A team of three WADA officials is in Moscow and has begun the process of retrieving data from the RUSADA Laboratory, according to a report on the Inside the Games site. A larger team was turned away last month when Russia declared the tools to be used were not compliant with Russian law, but an “understanding” has now been reached and Russian officials are working alongside WADA staff to get the data transferred.

RELATED: Dick Pound refers to critics of WADA as a lynch mob 


There is no indication how long the process is expected to take. Meanwhile, WADA’s Compliance Review Committee is scheduled to meet in Montreal on Monday and Tuesday to discuss possible consequences for Russia having missed the December 31 deadline for the data to be handed over, imposed as a condition of its controversial re-instatement in September 2018. The CRC will then make recommendations to the executive committee.

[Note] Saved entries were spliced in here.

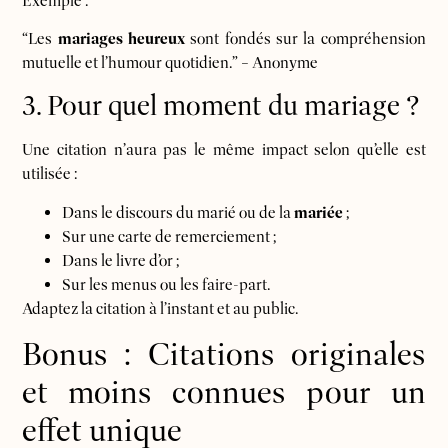
Exemple :
“Les
mariages heureux
sont fondés sur la compréhension
mutuelle et l’humour quotidien.” – Anonyme
3. Pour quel moment du mariage ?
Une citation n’aura pas le même impact selon qu’elle est
utilisée :
Dans le discours du marié ou de la
mariée
;
Sur une carte de remerciement ;
Dans le livre d’or ;
Sur les menus ou les faire-part.
Adaptez la citation à l’instant et au public.
Bonus : Citations originales
et moins connues pour un
effet unique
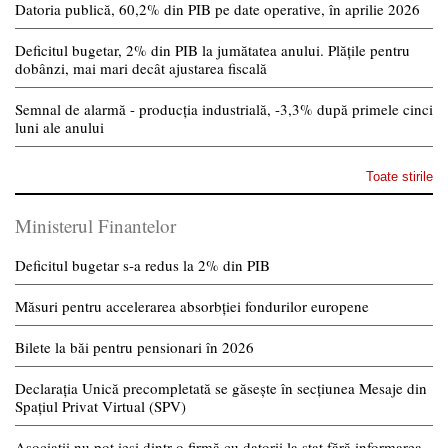
Datoria publică, 60,2% din PIB pe date operative, în aprilie 2026
Deficitul bugetar, 2% din PIB la jumătatea anului. Plățile pentru
dobânzi, mai mari decât ajustarea fiscală
Semnal de alarmă - producția industrială, -3,3% după primele cinci
luni ale anului
Toate stirile
Ministerul Finantelor
Deficitul bugetar s-a redus la 2% din PIB
Măsuri pentru accelerarea absorbției fondurilor europene
Bilete la băi pentru pensionari în 2026
Declarația Unică precompletată se găsește în secțiunea Mesaje din
Spațiul Privat Virtual (SPV)
Asociații nu pot ieși dintr-o firmă cu datorii la stat fără informarea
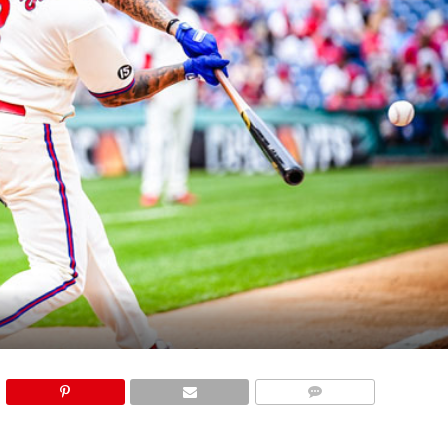
COMMENTS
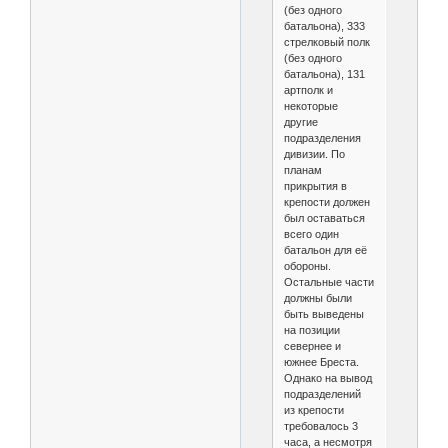
(без одного
батальона), 333
стрелковый полк
(без одного
батальона), 131
артполк и
некоторые
другие
подразделения
дивизии. По
планам
прикрытия в
крепости должен
был оставаться
всего один
батальон для её
обороны.
Остальные части
должны были
быть выведены
на позиции
севернее и
южнее Бреста.
Однако на вывод
подразделений
из крепости
требовалось 3
часа, а несмотря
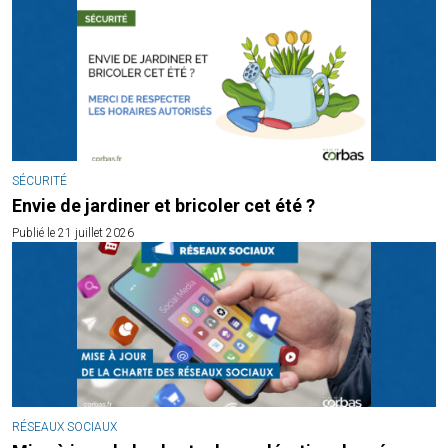
SÉCURITÉ
Envie de jardiner et bricoler cet été ?
Publié le 21 juillet 2026
RÉSEAUX SOCIAUX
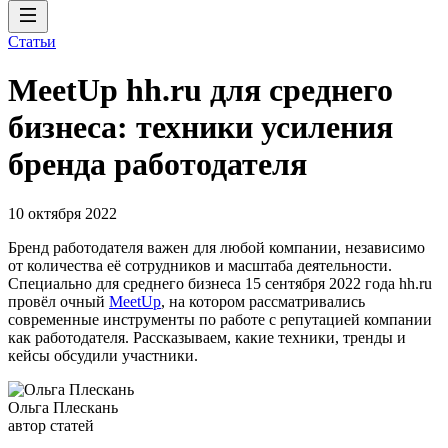
Статьи
MeetUp hh.ru для среднего
бизнеса: техники усиления
бренда работодателя
10 октября 2022
Бренд работодателя важен для любой компании, независимо
от количества её сотрудников и масштаба деятельности.
Специально для среднего бизнеса 15 сентября 2022 года hh.ru
провёл очный
MeetUp
, на котором рассматривались
современные инструменты по работе с репутацией компании
как работодателя. Рассказываем, какие техники, тренды и
кейсы обсудили участники.
Ольга Плескань
автор статей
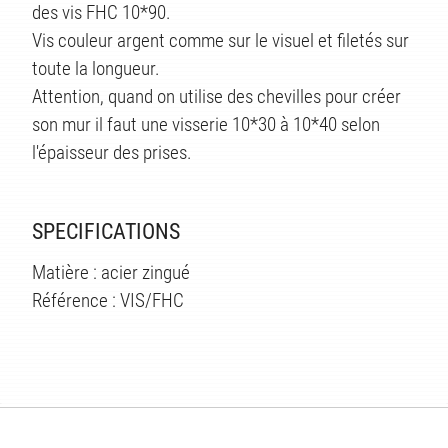
des vis FHC 10*90.
Vis couleur argent comme sur le visuel et filetés sur
toute la longueur.
Attention, quand on utilise des chevilles pour créer
son mur il faut une visserie 10*30 à 10*40 selon
l'épaisseur des prises.
SPECIFICATIONS
Matière : acier zingué
Référence : VIS/FHC
ÉS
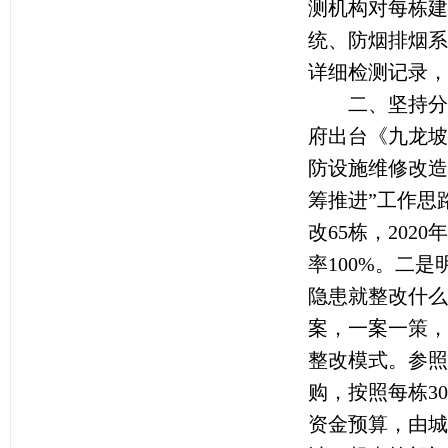
测机构对每栋建
统、防烟排烟系
详细检测记录，
二、坚持分步
府出台《九龙坡
防设施维修改造
筹推进”工作思路
改65栋，202
率100%。二
隐患就整改什么
案，一案一策，
整改模式。参照
购，按照每栋3
资金预算，由城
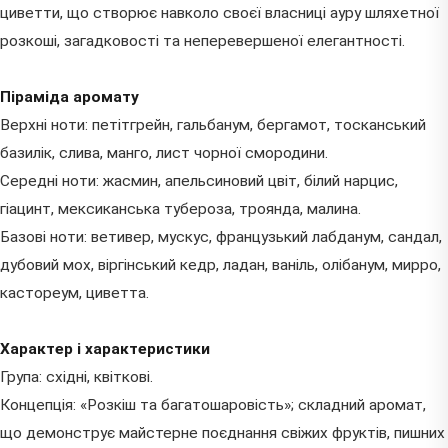
циветти, що створює навколо своєї власниці ауру шляхетної
розкоші, загадковості та неперевершеної елегантності.
Піраміда аромату
Верхні ноти: петітгрейн, гальбанум, бергамот, тосканський
базилік, слива, манго, лист чорної смородини.
Середні ноти: жасмин, апельсиновий цвіт, білий нарцис,
гіацинт, мексиканська тубероза, троянда, малина.
Базові ноти: ветивер, мускус, французький лабданум, сандал,
дубовий мох, віргінський кедр, ладан, ваніль, олібанум, мирро,
кастореум, циветта.
Характер і характеристики
Група: східні, квіткові.
Концепція: «Розкіш та багатошаровість»; складний аромат,
що демонструє майстерне поєднання свіжих фруктів, пишних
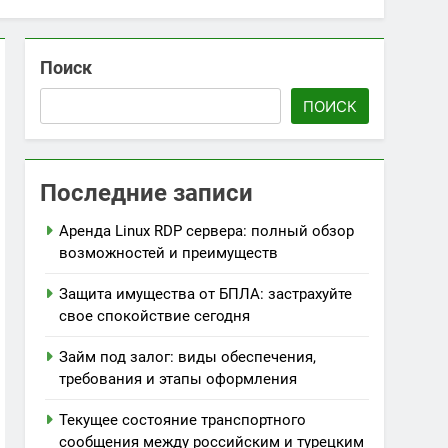
Поиск
ПОИСК
Последние записи
Аренда Linux RDP сервера: полный обзор
возможностей и преимуществ
Защита имущества от БПЛА: застрахуйте
свое спокойствие сегодня
Займ под залог: виды обеспечения,
требования и этапы оформления
Текущее состояние транспортного
сообщения между российским и турецким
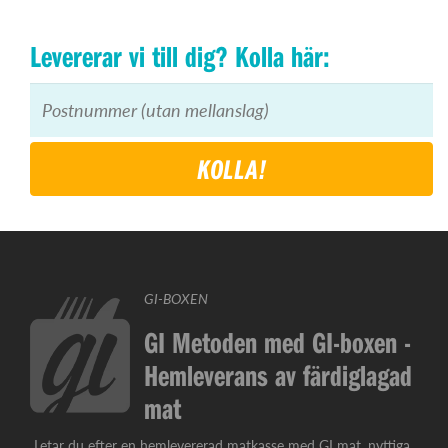
Levererar vi till dig? Kolla här:
KOLLA!
GI-BOXEN
GI Metoden med GI-boxen -
Hemleverans av färdiglagad
mat
Letar du efter en hemlevererad matkasse med GI mat, nyttiga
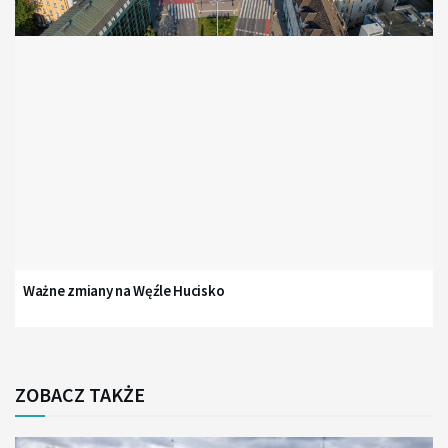
Ważne zmiany na Węźle Hucisko
ZOBACZ TAKŻE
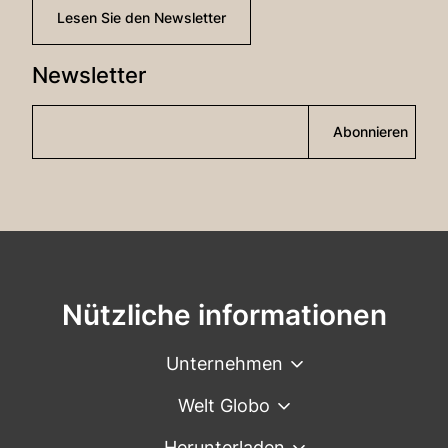
Lesen Sie den Newsletter
Newsletter
Abonnieren
Nützliche informationen
Unternehmen
Welt Globo
Herunterladen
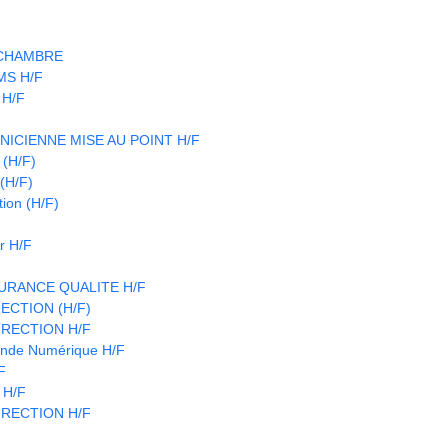
 CHAMBRE
CMS H/F
 H/F
NICIENNE MISE AU POINT H/F
(H/F)
(H/F)
ion (H/F)
r H/F
URANCE QUALITE H/F
ECTION (H/F)
IRECTION H/F
nde Numérique H/F
F
 H/F
IRECTION H/F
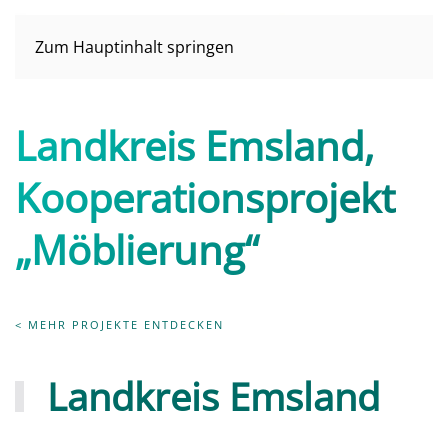
Zum Hauptinhalt springen
Landkreis Emsland,
Kooperationsprojekt
„Möblierung“
< MEHR PROJEKTE ENTDECKEN
Landkreis Emsland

The CRC was loudly criticized by USADA head Travis Tygart, Swedish Winter Olympian biathlete Sebastian Samuelsson and others for not immediately meeting and recommending the Russian ban be re-imposed after the missed deadline. In response, the WADA’s Canadian founding president, Richard Pound, lashed back, likening critics to a lynch mob and insisting that due process be followed.

Richard Pound

Tygart has made reference to 9,000 potential doping violations by 4,000 Russian athletes. Critics have expressed skepticism over the integrity of the data now being extracted in Moscow, as well as over the likelihood of sanctions being imposed for the missed deadline.